YOUR INSTRUCTIONS => Gather from the material every line that contains the string "thiết".

------ EXCERPTED RECORDS

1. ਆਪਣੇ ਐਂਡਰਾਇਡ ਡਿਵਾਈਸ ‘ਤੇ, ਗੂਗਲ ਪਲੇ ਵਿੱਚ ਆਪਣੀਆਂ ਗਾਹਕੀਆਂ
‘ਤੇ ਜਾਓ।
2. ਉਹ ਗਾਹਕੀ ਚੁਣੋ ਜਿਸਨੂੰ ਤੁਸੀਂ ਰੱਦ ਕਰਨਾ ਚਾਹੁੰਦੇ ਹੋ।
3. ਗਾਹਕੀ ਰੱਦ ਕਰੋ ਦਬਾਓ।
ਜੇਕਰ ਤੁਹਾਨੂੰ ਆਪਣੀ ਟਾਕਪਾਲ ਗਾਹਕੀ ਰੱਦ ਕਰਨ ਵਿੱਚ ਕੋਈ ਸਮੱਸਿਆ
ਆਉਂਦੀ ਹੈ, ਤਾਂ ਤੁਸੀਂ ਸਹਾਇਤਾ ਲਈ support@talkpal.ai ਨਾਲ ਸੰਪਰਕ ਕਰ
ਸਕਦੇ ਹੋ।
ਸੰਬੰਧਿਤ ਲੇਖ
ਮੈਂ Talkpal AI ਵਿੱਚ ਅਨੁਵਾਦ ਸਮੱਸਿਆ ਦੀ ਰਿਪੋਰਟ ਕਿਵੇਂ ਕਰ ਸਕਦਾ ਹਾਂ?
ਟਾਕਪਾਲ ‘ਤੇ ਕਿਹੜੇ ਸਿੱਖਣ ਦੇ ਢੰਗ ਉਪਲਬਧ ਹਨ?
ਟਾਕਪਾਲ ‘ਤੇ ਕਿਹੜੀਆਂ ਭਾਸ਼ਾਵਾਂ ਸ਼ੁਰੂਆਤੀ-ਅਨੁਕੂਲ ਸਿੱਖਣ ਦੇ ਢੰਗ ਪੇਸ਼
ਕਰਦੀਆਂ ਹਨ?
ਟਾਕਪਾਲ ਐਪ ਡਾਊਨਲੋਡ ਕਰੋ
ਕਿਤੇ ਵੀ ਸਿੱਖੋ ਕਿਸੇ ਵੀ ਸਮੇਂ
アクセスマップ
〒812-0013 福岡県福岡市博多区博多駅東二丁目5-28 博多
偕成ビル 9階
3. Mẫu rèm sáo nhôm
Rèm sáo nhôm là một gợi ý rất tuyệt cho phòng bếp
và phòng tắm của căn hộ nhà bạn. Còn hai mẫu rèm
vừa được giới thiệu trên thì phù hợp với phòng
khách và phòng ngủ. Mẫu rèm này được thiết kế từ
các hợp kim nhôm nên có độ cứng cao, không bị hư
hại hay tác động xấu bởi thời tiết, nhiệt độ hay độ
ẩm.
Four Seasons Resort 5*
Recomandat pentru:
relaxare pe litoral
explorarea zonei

------------
------ EXCERPTED RECORDS

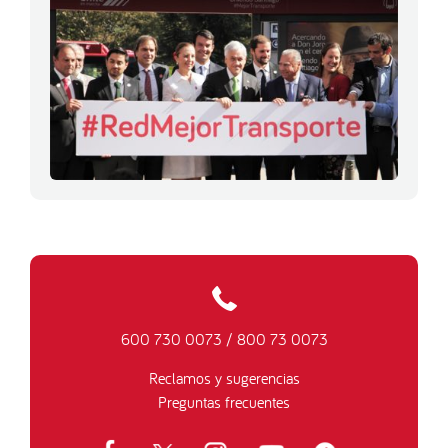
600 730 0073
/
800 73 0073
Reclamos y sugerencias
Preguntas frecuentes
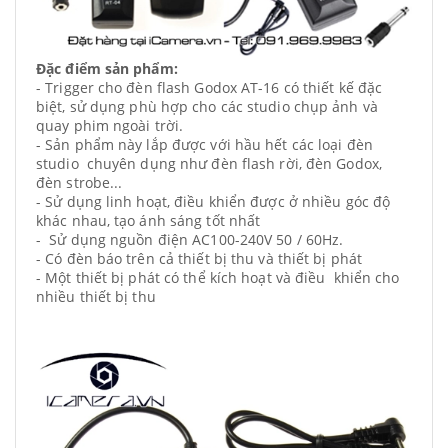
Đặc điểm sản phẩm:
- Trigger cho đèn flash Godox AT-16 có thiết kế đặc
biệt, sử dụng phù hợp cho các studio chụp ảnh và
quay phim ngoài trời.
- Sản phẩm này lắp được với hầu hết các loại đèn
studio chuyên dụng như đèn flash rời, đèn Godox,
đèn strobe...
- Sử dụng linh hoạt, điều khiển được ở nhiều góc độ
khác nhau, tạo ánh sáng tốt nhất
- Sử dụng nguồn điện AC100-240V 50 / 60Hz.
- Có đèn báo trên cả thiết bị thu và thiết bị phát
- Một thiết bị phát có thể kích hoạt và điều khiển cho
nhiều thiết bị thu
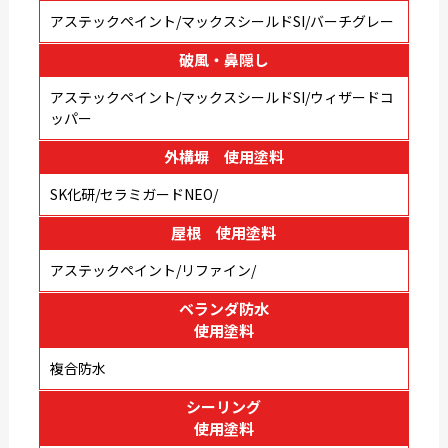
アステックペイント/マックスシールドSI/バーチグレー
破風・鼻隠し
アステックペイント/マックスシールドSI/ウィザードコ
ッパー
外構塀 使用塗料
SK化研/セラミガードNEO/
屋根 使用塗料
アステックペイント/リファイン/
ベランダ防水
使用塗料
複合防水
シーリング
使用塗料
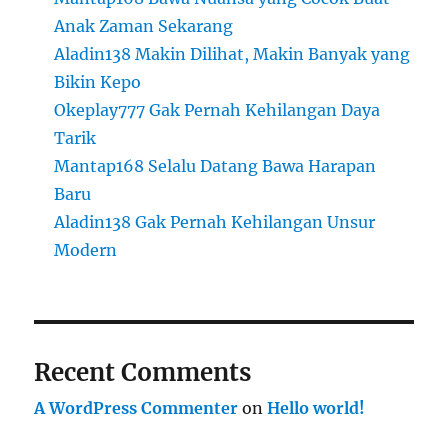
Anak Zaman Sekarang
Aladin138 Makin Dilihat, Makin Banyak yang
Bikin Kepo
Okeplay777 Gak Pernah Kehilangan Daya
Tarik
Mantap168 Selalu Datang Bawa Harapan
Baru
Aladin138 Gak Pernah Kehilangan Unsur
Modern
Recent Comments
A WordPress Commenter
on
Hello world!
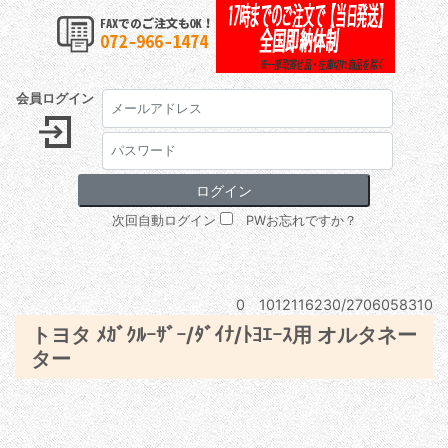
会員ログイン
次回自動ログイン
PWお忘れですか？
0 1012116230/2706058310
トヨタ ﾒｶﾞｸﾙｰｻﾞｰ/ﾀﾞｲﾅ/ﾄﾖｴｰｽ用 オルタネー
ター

------------

SOLUTION =>
khách và phòng ngủ. Mẫu rèm này được thiết kế từ
- Trigger cho đèn flash Godox AT-16 có thiết kế đặc
- Có đèn báo trên cả thiết bị thu và thiết bị phát
- Một thiết bị phát có thể kích hoạt và điều khiển cho
nhiều thiết bị thu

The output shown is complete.